He won’t come out and say it. And you probably won’t find it in his platform (if he has one).
But make no mistake, Andrew Scheer follows other Conservative leaders—like Doug Ford—and will cut billions from health care if he’s given the chance.
How do we know? It’s clear that to achieve his balanced budget promise “Scheer would have to dramatically cut spending.” And when it comes to health care, cutting is just what Conservatives do. Sure, they’ll probably call it “finding efficiencies” during the campaign. But after the votes are cast, it is always cuts and more cuts to the things you rely on—like health care.
On health care, the best predictor of future behaviour is past behaviour
Let’s take Andrew Scheer’s old boss and political mentor, Stephen Harper, as just one example.
In the 2011 election, Harper promised to continue increasing federal health care transfers at six percent per year. “We have been very consistent on this,” Harper said of the funding provinces were counting on to improve hospitals and hire nurses to care for an aging population.
But after the election, without consulting the provinces, Harper broke that promise. He cut $36-billion in planned health care funding by slashing the increases in half—cuts the Premiers warned “will mean less money available for nurses and doctors and health care."

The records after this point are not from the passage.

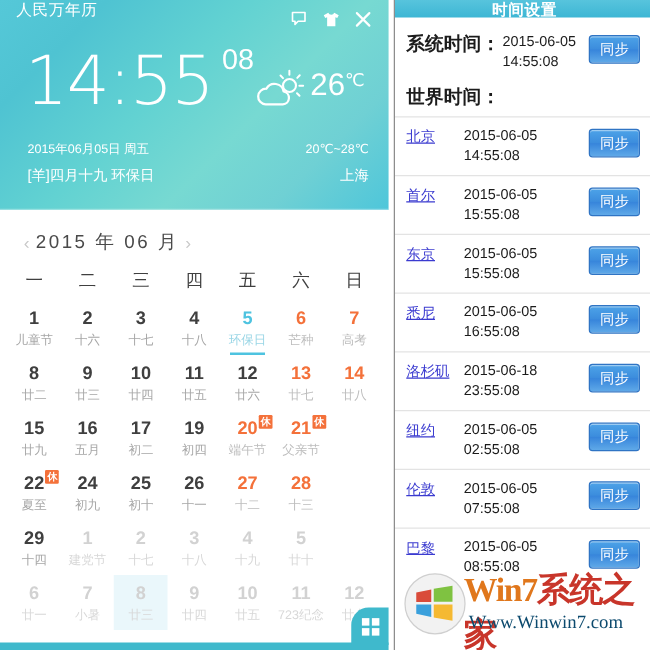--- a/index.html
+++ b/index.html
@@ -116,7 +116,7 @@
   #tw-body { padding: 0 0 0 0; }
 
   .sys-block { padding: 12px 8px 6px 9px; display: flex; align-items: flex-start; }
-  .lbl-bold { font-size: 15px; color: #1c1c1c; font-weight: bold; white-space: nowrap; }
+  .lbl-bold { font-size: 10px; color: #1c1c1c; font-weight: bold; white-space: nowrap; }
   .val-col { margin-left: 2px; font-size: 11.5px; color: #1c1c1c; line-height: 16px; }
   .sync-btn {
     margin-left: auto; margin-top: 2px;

Worse yet, he tried to hide this from Canadians by burying the details deep in the 2014 Budget documents.
While Harper was fine with breaking his health care promise to Canadians, he certainly kept his wealthy and well-connected friends happy—ultimately cutting corporate taxes by $60-billion over his years in power.
This is all particularly worrying when we consider that “Stephen Harper continues to play a big role behind the scenes” in the Scheer’s Conservative Party, according to Ottawa insiders.
Are Scheer and Doug Ford “working towards the same goals” on health care?
Just like Stephen Harper, Ontario Premier Doug Ford also promised one thing on health care during his campaign and then did quite another once elected.
Ford’s “Plan for the People” makes no mention of cutting health care. In fact, Ford promised to invest billions of new dollars in mental health care and reduce hospital wait times by investing in 30,000 new long-term care beds. That was on top of his now infamous pledge that no one in the public sector would lose their job.
After the Ontario election, it was another story entirely. Ford cut a billion dollars from Toronto Public Health, despite warnings that people could die as a result. He slashed resources to ambulance services and life-saving harm reduction programs. He’s even hatched a secret plan to privatize health services and move Ontario towards a US-style, two-tiered system.
Despite protesting that he is his “own man,” Andrew Scheer hasn’t been shy about supporting Doug Ford through all of these cuts. When asked by reporters, Scheer even admitted he and Ford are “working towards the same goals.”
Does this mean he’ll follow Ford on health care cuts, or just on breaking election promises?
Conservative “business of healthcare” fundraiser raises serious questions
The fact that Andrew Scheer’s inner-circle of Conservative MPs—including “the next Finance Minister” Pierre Poilievre—were caught hosting a cash-for-access fundraiser dubbed “The Business of Healthcare” is also raising serious alarm bells.
If Scheer were elected Prime Minister, there are concerns he would not only be taking his cues from Doug Ford, but also from big corporations looking to turn a profit from health care services.
After all, it is the job of the federal government to defend the principals of the Canada Health Act—including guaranteeing Canadians have free, universal access to health care.
So the question is: Can a weak leader with close ties to Doug Ford, Stephen Harper, and wealthy special interests really be trusted to protect Canada’s cherished universal public health care system?